** INSTRUCTION **
For the material that follows, state the number of lines where "assign" occurs, and add nothing.
── EXERCISE DATA ──
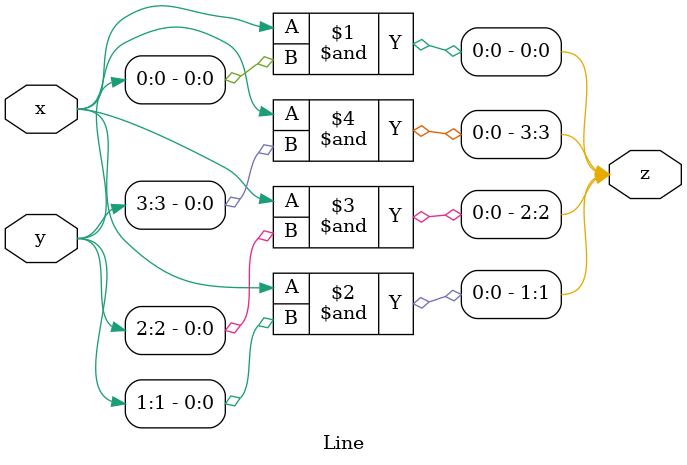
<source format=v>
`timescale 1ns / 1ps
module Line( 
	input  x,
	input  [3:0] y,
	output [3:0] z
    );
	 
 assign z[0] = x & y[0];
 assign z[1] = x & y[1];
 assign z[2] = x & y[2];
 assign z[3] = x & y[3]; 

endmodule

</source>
───
── EXERCISE DATA ──
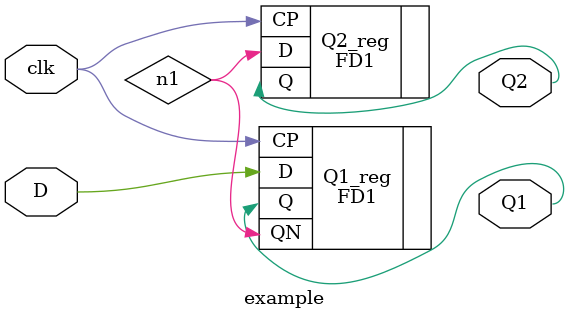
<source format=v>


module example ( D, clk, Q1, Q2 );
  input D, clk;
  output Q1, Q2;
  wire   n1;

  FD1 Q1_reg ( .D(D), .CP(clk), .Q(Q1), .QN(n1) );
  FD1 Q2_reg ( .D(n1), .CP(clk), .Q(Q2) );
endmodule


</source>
───
** SOLUTION TO THIS EXERCISE **
4